37

LYNX

Gripping my spear in one hand and a birchbark torch in the other, I duck out of Quancee’s chamber and head for the paleo-ocean. The vast expanse of water is mirrorlike, with skeins of blue bioluminescent algae trailing across the surface for as far as I can see. As I walk, my footsteps fill with water and leave a shining blue path behind me.

Quancee’s glow is still fading, and I can’t bear to stay in there and watch her die.

Planting my torch in the sand, I slump beside it with a deep sigh and rest my spear across my lap, while I wait for our enemies to arrive.

It comforts me to sit here, for I remember so many times when I sat here with Arakie and listened to him tell me magnificent and terrible stories of the long-lost Jemen. Gods, I wish he were here right now. Even if his advanced age wouldn’t allow him to fight at my side, his sense of humor would lighten the tension that twists and turns in my belly.

I must come up with a plan to defend us, but I can’t seem to think. I’ll probably wait in the door to Quancee’s chamber and fight them off for as long as I can, but I have never been a warrior. My paltry skills will hold them off for a few moments, perhaps, but not much longer than that. I can already envision how it will be: Two or three Rust warriors will break down the door. When I cast my spear at the first warrior to enter, the next warrior’s spear will pierce my chest.

Absently, I pick up a pebble and hurl it out across the ocean. Where the pebble skips, phosphorescent blue dots appear. As I pick up a larger pebble, a thought occurs to me.
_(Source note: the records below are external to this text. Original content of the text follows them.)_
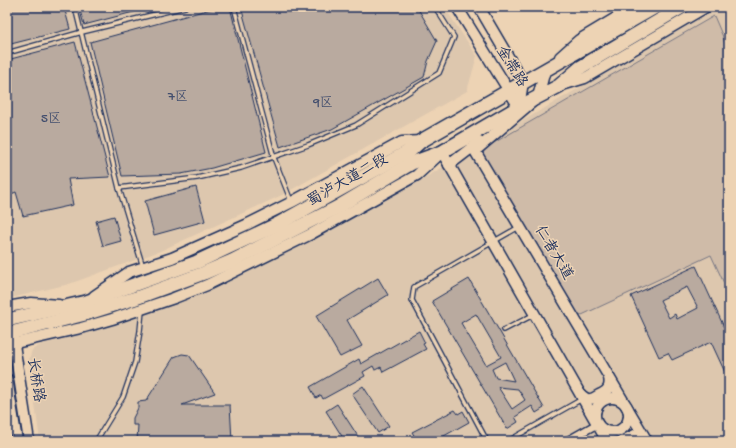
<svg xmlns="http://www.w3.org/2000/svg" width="736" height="448" font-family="'Gochi Hand','LXGW WenKai TC',sans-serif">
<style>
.built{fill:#ddc7ae}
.green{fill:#cfbba8;stroke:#757583}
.building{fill:#b9aa9f;stroke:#1b2f5e;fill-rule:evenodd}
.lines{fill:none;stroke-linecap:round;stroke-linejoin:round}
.lane-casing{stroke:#1b2f5e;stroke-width:6}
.street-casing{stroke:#1b2f5e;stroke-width:10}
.secondary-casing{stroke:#1b2f5e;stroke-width:13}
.highway-casing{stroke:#1b2f5e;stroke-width:16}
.lane{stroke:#edd3b4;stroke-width:3.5}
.street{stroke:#edd3b4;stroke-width:7}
.secondary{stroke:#edd3b4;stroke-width:10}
.highway{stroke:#edd3b4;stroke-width:13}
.labels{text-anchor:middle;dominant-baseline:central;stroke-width:3;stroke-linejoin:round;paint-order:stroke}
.number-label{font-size:13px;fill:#424e6e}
.street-label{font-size:15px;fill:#1b2f5e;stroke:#edd3b4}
</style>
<rect width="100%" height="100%" fill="#edd3b4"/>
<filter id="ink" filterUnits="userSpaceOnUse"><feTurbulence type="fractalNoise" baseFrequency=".025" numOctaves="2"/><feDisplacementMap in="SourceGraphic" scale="8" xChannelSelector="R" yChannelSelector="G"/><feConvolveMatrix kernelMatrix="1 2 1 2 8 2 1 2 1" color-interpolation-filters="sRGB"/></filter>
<g filter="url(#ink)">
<g class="built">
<polygon points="7,7 444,7 477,56 467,91 282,195 160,251 69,284 7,299"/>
<polygon points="719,7 729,7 729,441 40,441 29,360 32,350 45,342 88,331 152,312 230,281 325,232 426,177"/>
</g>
<polygon class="green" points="714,16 723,37 729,60 729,294 711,255 569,321 480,161 485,148"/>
<g class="building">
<polygon points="7,7 64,7 70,29 7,45"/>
<polygon points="79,7 145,7 145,9 84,25"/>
<polygon points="218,7 230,7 266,152 212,168 181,174 122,176 90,42"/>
<polygon points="241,7 417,7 437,41 428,61 424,77 332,129 280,147"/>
<polygon points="75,42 110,177 68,179 73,205 23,216 16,192 7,196 7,60"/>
<polygon points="196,187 205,221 154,235 145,201"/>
<polygon points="114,216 121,241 103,246 96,221"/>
<path d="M696 266 724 327 729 325V381L711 342 672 360 668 353 659 357 631 296ZM687 287 698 308 677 319 675 314 669 318 660 300Z"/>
<polygon points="378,278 388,295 347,320 362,346 340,357 316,316"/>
<path d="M469 279 544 408 536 413 532 406 515 417 518 422 507 429 432 301ZM476 314 501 357 486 365 461 323ZM505 362 514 381 496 378 492 369ZM498 387 518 389 525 400 512 409Z"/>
<polygon points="419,331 425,343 423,344 426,349 383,372 381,367 375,370 373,366 363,372 365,376 323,399 321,395 316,398 310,387 359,359 361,364"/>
<polygon points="182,354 189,355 215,393 182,405 230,405 232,441 137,441 138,425 133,425 133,418 138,408 138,402 146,401 174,357"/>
<polygon points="363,386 389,426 378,433 352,394"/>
<polygon points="337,404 361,441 345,441 326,411"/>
<polygon points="455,410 458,414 463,411 469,422 435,441 408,441 415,437 412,432"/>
</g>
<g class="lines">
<g class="lane-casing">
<g id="lane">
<polyline points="75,7 119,188 143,267"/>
<polyline points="234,7 274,158 291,201"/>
<polyline points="7,53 82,32 185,7"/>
<polyline points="119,188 197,178 241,168 308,145 356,125 439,73 454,37 435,7"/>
<polyline points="504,330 533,315"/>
<polyline points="96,441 123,397 135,362 140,331 142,311"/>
<polyline points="487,441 412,300 414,287 519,227"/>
<polyline points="508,441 582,399"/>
</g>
</g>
<g class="street-casing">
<polyline id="street" points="567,441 597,424"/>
</g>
<g class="secondary-casing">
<g id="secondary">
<polyline points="457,7 519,107"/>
<polyline points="479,7 523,82 519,107"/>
<polyline points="560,57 579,40 634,7"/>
<polyline points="548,68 545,70 538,97 475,151 647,441"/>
<polyline points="562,85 585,78 706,7"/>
<polyline points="449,165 479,142"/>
<polyline points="94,296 129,272 172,258 246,225 292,202 402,142 421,141"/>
<polyline points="7,307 31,303 59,305"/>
<polyline points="13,338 29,441"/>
<polyline points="7,345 81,328 112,319 174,298 207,285 311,234 417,175 442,152 607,441"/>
<polyline points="7,379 17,441"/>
<path d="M581 395C584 397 587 400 590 399 593 399 597 396 599 395 608 391 611 387 609 377"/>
<circle cx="612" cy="415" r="17"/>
<polyline points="622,441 637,434 643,435"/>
</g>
</g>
<g class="highway-casing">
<g id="highway">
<polyline points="7,320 86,302 197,262 278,224 411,150 421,141 655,7"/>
<polyline points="7,334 85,314 136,298 204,273 232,261 336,208 412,163 442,152 519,107 559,86 581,67 682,7"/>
</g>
</g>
<use href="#lane" class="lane"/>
<use href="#street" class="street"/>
<use href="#secondary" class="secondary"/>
<use href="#highway" class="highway"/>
</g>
</g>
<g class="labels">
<g class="number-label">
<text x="178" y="97">7区</text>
<text x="323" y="103">9区</text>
<text x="51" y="119">5区</text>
</g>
<g class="street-label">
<text transform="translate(511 67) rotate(58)">金带路</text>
<text transform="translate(348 181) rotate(-30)">蜀泸大道二段</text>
<text transform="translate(553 253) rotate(59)">仁者大道</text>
<text transform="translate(35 380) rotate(81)">长桥路</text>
</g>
</g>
<rect width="736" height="448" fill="none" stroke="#edd3b4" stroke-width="24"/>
<rect x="12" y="12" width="712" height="424" fill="none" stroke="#1b2f5e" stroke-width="1.5" filter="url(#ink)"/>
</svg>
Rocks scatter the shore. Can I use them to build a fortification in front of our chamber to hold off the warriors for a short time?

My torch sputters, and the gleam dances over the vast tracery of gigantic black beams that dangle from the roof, and reflects on the fallen beams that thrust up from the water. They remind me of giant gambling sticks tossed out in an ancient game.

“Quancee, where are you?”

Leaning my head far back, I try to imagine how the beams were connected to form lodges. Arakie said that many summers before the Battle of the Stronghold, thousands of Jemen sealed themselves in these caverns, both for protection from the advancing glaciers, and from the war raging outside. Hundreds went mad in the final days and killed one another trying to find a way out.

“Quancee?”

My voice echoes around the beams and comes back three or four times, growing weaker each time.

I expel a breath.

Thanissara left four hands of time ago. I have no idea what he told Ganmor when he returned to the Rust People villages. Even if he now has some sort of sympathy for me and Quancee, it might not matter. The Rust People may choose to believe Sticks and Jorgensen over Thanissara. I assume Thanissara has the support of the other five Dog Soldiers, but I have no way of knowing how much sway they have among the council of elders.

Casting a glance back over my shoulder, I study the square opening that leads back to Quancee’s chamber. It has a barely visible glow.

She’s still alive.

Gripping my spear, I replay my conversation with Thanissara and wonder what he meant at the end. Quancee knows you’re looking.

It will take me time to understand the things he told me, and I’m sure it will take Thanissara a while to process what I told him and to explain it to the other Dog Soldiers. Will they come to the right decision?

More importantly, what will Jorgensen do if it looks like the council is turning against him?

My blood goes cold.

Feeling helpless, I lay back on the sand and stare up at the torchlight fluttering over the black beams like translucent orange wings.

“Where are you?” I call out to the empty cavern.